Data records
• • •
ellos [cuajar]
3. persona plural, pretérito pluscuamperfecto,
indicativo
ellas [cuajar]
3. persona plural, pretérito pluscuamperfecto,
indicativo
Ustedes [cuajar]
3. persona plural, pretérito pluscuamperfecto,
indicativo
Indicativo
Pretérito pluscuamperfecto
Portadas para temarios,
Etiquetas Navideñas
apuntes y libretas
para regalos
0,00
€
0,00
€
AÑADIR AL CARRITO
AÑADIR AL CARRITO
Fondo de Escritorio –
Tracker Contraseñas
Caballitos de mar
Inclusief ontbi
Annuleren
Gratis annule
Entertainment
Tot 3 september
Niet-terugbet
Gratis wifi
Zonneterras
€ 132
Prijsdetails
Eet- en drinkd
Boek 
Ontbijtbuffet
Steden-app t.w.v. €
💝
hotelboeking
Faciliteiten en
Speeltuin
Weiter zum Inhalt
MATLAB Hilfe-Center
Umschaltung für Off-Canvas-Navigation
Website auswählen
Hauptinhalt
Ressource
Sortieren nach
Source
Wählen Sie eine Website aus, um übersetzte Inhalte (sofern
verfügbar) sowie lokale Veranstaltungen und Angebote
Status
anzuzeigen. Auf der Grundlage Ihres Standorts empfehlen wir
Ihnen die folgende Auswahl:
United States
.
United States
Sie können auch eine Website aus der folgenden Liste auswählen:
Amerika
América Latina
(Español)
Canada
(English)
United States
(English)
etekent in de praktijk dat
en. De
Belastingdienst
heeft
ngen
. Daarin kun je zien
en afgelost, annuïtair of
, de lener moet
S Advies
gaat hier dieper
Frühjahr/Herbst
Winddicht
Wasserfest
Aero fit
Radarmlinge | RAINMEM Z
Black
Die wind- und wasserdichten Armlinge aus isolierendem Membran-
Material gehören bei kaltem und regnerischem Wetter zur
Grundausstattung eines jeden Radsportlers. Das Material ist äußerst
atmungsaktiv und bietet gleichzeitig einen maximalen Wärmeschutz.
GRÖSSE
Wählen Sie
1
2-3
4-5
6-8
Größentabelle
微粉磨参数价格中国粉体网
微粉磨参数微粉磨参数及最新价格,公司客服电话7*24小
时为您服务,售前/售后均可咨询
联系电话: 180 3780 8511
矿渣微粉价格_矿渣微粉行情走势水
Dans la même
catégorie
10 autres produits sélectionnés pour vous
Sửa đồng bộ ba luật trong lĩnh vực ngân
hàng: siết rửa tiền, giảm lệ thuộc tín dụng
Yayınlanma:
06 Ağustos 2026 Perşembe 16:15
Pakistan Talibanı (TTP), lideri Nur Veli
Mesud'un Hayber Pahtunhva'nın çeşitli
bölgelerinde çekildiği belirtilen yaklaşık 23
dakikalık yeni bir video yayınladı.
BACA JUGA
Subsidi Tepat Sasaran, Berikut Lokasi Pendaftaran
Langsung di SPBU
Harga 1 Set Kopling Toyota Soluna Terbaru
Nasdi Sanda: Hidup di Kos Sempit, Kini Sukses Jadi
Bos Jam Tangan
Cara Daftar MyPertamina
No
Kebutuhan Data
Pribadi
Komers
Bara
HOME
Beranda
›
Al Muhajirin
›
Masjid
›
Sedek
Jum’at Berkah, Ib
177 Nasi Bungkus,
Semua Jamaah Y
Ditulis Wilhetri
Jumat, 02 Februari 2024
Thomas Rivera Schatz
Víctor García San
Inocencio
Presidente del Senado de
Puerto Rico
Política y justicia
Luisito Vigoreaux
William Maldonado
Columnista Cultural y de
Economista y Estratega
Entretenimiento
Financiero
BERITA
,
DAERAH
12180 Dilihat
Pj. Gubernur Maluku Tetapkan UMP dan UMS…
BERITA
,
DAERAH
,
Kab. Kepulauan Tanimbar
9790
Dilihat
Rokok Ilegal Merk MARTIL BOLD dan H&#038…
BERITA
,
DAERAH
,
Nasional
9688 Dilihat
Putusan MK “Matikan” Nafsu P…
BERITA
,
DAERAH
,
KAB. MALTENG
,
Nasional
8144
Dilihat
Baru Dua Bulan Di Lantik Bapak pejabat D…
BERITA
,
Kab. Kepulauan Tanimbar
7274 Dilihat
• • •
What you should do →
Every line in the records that holds the word "Dilihat" should be copied into the answer.

Solution to this problem →
12180 Dilihat
Dilihat
9688 Dilihat
Dilihat
7274 Dilihat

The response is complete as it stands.